Des menaces permanentes contre les systèmes de santé
Au vu de ces exemples, la situation a de quoi inquiéter. Dans un rapport prévisionnel pour 2018, le Kaspersky Lab, une entreprise de sécurité informatique, estime que «les menaces contre les systèmes de santé vont augmenter, car il n’y a jamais eu autant d’appareils connectés et d’applications web vulnérables déployées par les établissements». De son côté, le cabinet MSM Research a publié une étude sur les attentes et les enjeux de la transformation digitale des établissements de santé en Suisse. Près de la moitié des sondés y estiment que les risques sécuritaires représentent le principal obstacle pour le développement de projets de cybersanté.
«Il ne faudrait pas renoncer à l’immense potentiel d’amélioration que représentent les nouvelles technologies pour la médecine à cause de ces menaces, considère Jean Gabriel Jeannot. Une grande partie d’entre elles peut être prévenue avec des mesures de sécurité adéquates. Ce problème est d’ailleurs pris de plus en plus au sérieux par les gouvernements, qui prennent des mesures.» Le spécialiste note toutefois qu’un immense travail reste à faire auprès des cabinets de médecins privés, qui demeurent vulnérables face aux attaques et n’utilisent pas toujours la communication cryptée.
Une autre faille réside dans les nombreux appareils de fournisseurs extérieurs, qui sont connectés au réseau des hôpitaux: «Ces équipements sont testés et certifiés pour pouvoir être utilisés dans le domaine médical, peut-on lire dans le rapport semestriel de 2016 de MELANI, la Centrale d’enregistrement et d’analyse pour la sûreté de l’information à Berne. Or, dans la majeure partie des cas, le sceau d’approbation ne permet pas aux services informatiques d’un hôpital de mettre à jour le système d’exploitation, ni même les logiciels antivirus, car cela reviendrait à manipuler l’équipement qui perdrait de ce fait sa certification.» De nombreux appareils peuvent donc représenter une porte d’entrée pour des virus dans les hôpitaux.

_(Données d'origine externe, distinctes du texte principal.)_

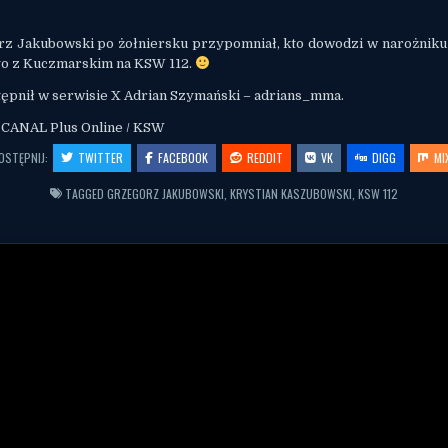
z Jakubowski po żołniersku przypomniał, kto dowodzi w narożniku 
o z Kuczmarskim na KSW 112.
ępnił w serwisie X Adrian Szymański – adrians_mma.
: CANAL Plus Online / KSW
OSTĘPNIJ:
TWITTER
FACEBOOK
REDDIT
VK
DIGG
MI
TAGGED
GRZEGORZ JAKUBOWSKI
,
KRYSTIAN KASZUBOWSKI
,
KSW 112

Jean Gabriel Jeannot souligne enfin que l’une des grandes vulnérabilités des hôpitaux réside dans le facteur humain: un employé qui ouvre un e-mail infecté ou utilise une clé USB corrompue, un professeur qui transporte son disque dur entre l’université et l’hôpital… «Pour se protéger des cyberattaques, considère l’expert, il est indispensable que tout le personnel des hôpitaux acquière une culture digitale de base.»